From Hegel's Lectures on the Philosophy of History -- "By fulfilling their own great purpose in accordance with the necessity of the universal Spirit, these world-historical men also satisfy themselves. These two things belong inseparably together: the cause and its hero. They must both be satisfied ... It is psychological pedantry to make a separation and, by giving passion the name of addiction, to suspect the morality of these men. By saying they acted only from morbid craving, one presents the consequences of their actions as their purposes and degrades the actions themselves to means. Alexander of Macedon partly conquered Greece and then Asia; it is said, therefore, that he craved conquest, and as proof it is offered that he did things which resulted in fame. What schoolmaster has not demonstrated that Alexander the Great and Julius Caesar were driven by such passions and were, consequently, immoral? From which it immediately follows that he, the schoolmaster, is a better man than they because he has no such passions, and proves it by the fact that he has not conquered Asia nor vanquished Darius and Porus, but enjoys life and allows others to enjoy it too.

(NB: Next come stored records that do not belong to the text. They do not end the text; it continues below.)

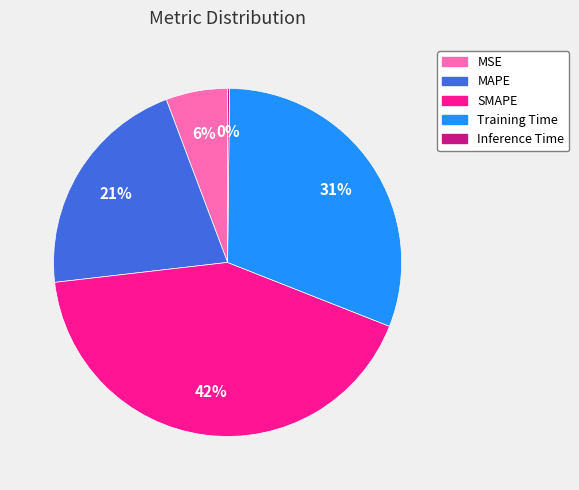

Is there a majority slice in this chart?

No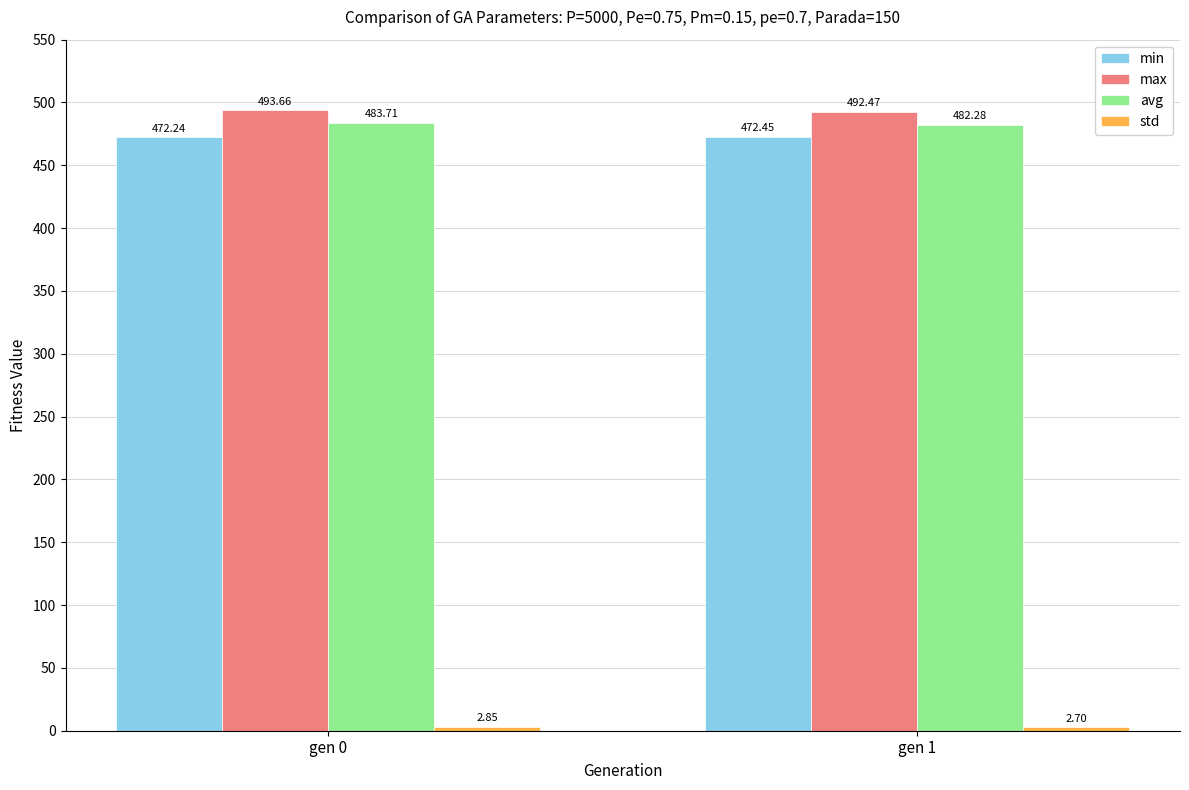

List the labels in order of max value, smallest first.

gen 1, gen 0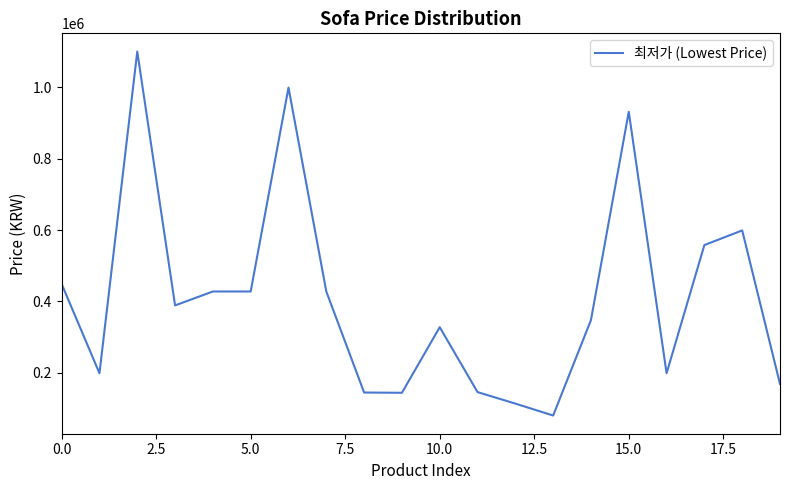

What is the difference between the maximum and minimum values?

1019380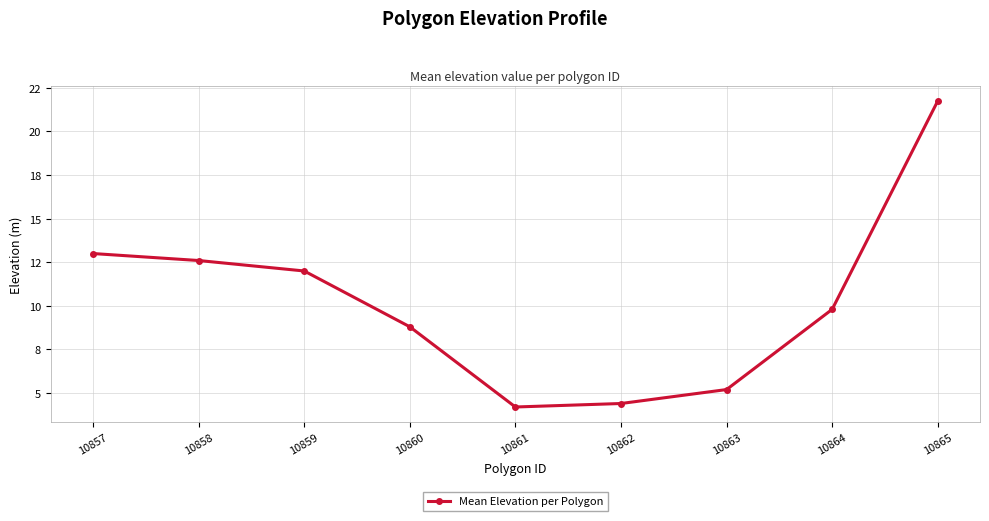

How many points are lower than both their immediate neighbors (excluding endpoints)?

1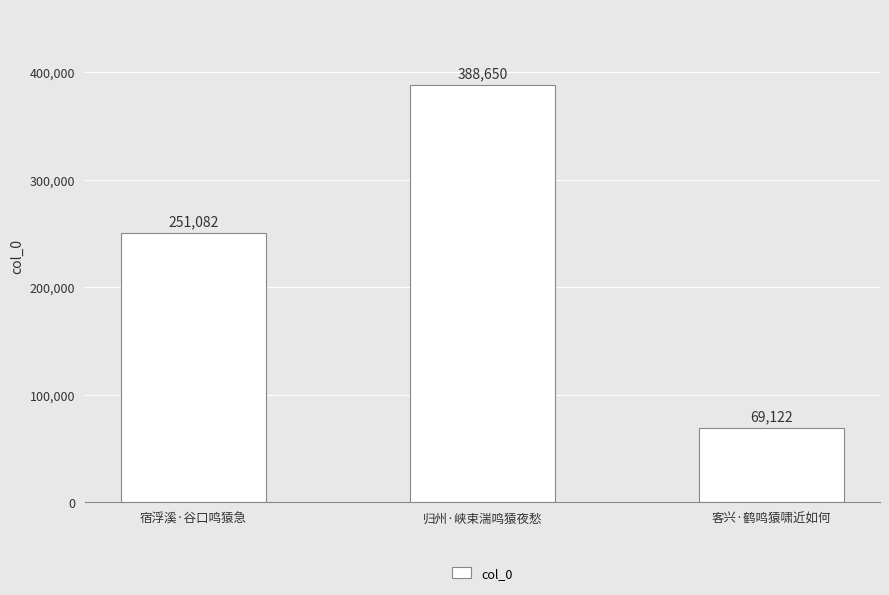

Count the values in the range 69122 to 388650.

3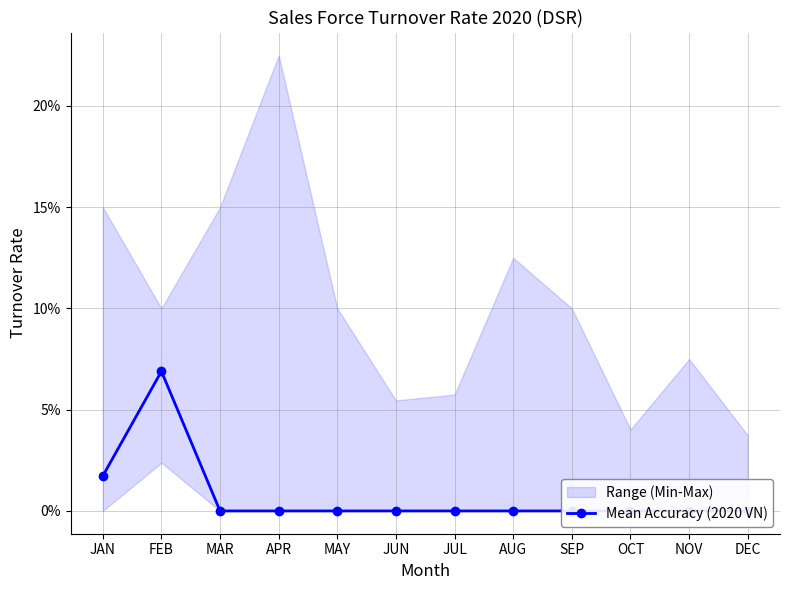

True or false: there are more than 1 points higher than both neighbors.

False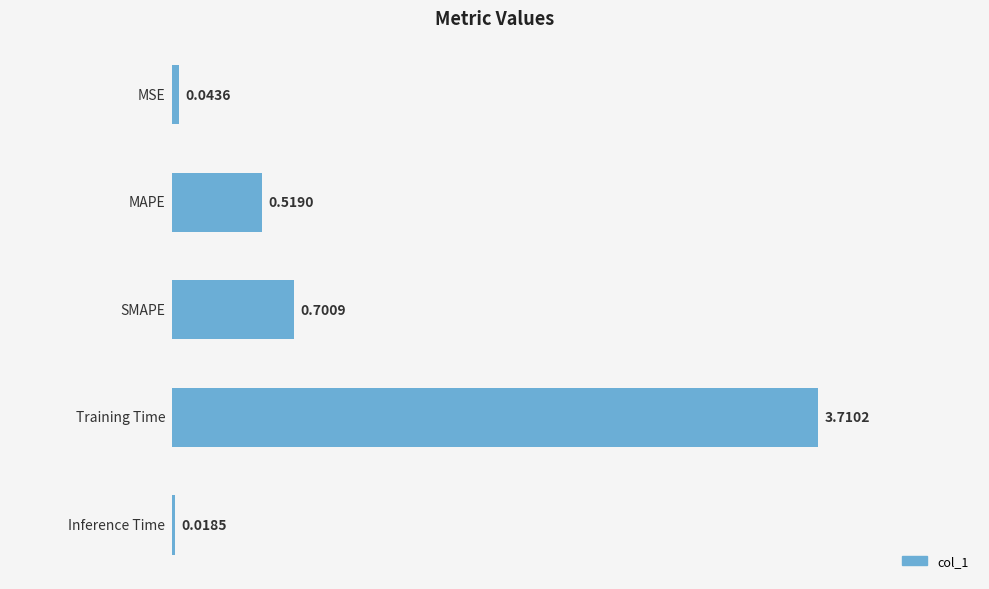

What is the average value?

1.0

"These psychologists are particularly fond of contemplating those peculiarities that belong to great historical figures as private persons. Man must eat and drink; he has relations with friends and acquaintances; he has emotions and fits of temper. “No man is a hero to his valet de chambre,” is a well-known proverb; I have added – and Goethe repeated it two years later – "but not because the former is no hero, but because the latter is a valet.” He takes off the hero’s boots, helps him into bed, knows that he prefers champagne, and the like. Historical personages fare badly in historical literature when served by such psychological valets. These attendants degrade them to their own level, or rather a few degrees below the level of their own morality, these exquisite discerners of spirits. Homer’s Thersites, who abuses the kings, is a standing figure for all times.
"Not in every age, it is true, does he get blows – that is, beating with a solid cudgel – as in the Homeric one. But his envy, his egotism, is the thorn that he has to carry in his flesh; and the undying worm that gnaws him is the tormenting thought that his excellent intentions and criticisms get absolutely no result in the world. One may be allowed a certain glee over Thersites’ fate."